* **Problem details**
Nothing less than an exact copy of all the records is required.

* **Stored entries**
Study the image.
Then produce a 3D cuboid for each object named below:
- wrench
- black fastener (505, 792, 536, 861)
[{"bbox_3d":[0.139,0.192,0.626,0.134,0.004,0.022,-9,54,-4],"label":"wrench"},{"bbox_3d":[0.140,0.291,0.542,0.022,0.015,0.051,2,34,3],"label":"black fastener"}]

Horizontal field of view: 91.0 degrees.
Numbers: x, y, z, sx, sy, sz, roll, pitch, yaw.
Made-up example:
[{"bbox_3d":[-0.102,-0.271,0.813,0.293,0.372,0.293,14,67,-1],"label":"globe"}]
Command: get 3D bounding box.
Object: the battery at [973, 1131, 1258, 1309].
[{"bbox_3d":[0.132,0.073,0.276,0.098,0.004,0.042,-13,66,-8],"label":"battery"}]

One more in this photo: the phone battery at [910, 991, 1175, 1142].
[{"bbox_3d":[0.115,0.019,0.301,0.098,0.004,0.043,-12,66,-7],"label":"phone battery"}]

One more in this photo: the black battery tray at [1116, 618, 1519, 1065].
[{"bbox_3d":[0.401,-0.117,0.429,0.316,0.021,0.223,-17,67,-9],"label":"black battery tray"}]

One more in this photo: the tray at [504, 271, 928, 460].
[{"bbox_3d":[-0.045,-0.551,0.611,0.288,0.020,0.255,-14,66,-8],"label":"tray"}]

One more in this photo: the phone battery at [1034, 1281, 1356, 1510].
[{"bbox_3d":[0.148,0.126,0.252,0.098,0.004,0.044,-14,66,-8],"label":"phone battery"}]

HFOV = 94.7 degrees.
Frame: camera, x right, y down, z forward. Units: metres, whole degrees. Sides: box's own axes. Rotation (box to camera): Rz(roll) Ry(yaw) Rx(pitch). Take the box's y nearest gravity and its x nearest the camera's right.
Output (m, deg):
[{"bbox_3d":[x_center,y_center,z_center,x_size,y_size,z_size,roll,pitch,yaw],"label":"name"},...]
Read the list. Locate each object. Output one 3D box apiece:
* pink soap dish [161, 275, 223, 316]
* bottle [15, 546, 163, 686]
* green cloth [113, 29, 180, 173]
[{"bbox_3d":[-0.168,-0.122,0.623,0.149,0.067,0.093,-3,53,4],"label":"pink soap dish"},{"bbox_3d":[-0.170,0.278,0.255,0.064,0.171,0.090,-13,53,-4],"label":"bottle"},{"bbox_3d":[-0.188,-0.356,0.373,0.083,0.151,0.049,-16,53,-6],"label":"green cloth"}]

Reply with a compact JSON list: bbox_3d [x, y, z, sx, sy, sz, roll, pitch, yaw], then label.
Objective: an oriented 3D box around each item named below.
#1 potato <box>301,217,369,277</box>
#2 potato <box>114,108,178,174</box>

* **Output of the exercise**
Study the image.
Then produce a 3D cuboid for each object named below:
- wrench
- black fastener (505, 792, 536, 861)
[{"bbox_3d":[0.139,0.192,0.626,0.134,0.004,0.022,-9,54,-4],"label":"wrench"},{"bbox_3d":[0.140,0.291,0.542,0.022,0.015,0.051,2,34,3],"label":"black fastener"}]

Horizontal field of view: 91.0 degrees.
Numbers: x, y, z, sx, sy, sz, roll, pitch, yaw.
Made-up example:
[{"bbox_3d":[-0.102,-0.271,0.813,0.293,0.372,0.293,14,67,-1],"label":"globe"}]
Command: get 3D bounding box.
Object: the battery at [973, 1131, 1258, 1309].
[{"bbox_3d":[0.132,0.073,0.276,0.098,0.004,0.042,-13,66,-8],"label":"battery"}]

One more in this photo: the phone battery at [910, 991, 1175, 1142].
[{"bbox_3d":[0.115,0.019,0.301,0.098,0.004,0.043,-12,66,-7],"label":"phone battery"}]

One more in this photo: the black battery tray at [1116, 618, 1519, 1065].
[{"bbox_3d":[0.401,-0.117,0.429,0.316,0.021,0.223,-17,67,-9],"label":"black battery tray"}]

One more in this photo: the tray at [504, 271, 928, 460].
[{"bbox_3d":[-0.045,-0.551,0.611,0.288,0.020,0.255,-14,66,-8],"label":"tray"}]

One more in this photo: the phone battery at [1034, 1281, 1356, 1510].
[{"bbox_3d":[0.148,0.126,0.252,0.098,0.004,0.044,-14,66,-8],"label":"phone battery"}]

HFOV = 94.7 degrees.
Frame: camera, x right, y down, z forward. Units: metres, whole degrees. Sides: box's own axes. Rotation (box to camera): Rz(roll) Ry(yaw) Rx(pitch). Take the box's y nearest gravity and its x nearest the camera's right.
Output (m, deg):
[{"bbox_3d":[x_center,y_center,z_center,x_size,y_size,z_size,roll,pitch,yaw],"label":"name"},...]
Read the list. Locate each object. Output one 3D box apiece:
* pink soap dish [161, 275, 223, 316]
* bottle [15, 546, 163, 686]
* green cloth [113, 29, 180, 173]
[{"bbox_3d":[-0.168,-0.122,0.623,0.149,0.067,0.093,-3,53,4],"label":"pink soap dish"},{"bbox_3d":[-0.170,0.278,0.255,0.064,0.171,0.090,-13,53,-4],"label":"bottle"},{"bbox_3d":[-0.188,-0.356,0.373,0.083,0.151,0.049,-16,53,-6],"label":"green cloth"}]

Reply with a compact JSON list: bbox_3d [x, y, z, sx, sy, sz, roll, pitch, yaw], then label.
Objective: an oriented 3D box around each item named below.
#1 potato <box>301,217,369,277</box>
#2 potato <box>114,108,178,174</box>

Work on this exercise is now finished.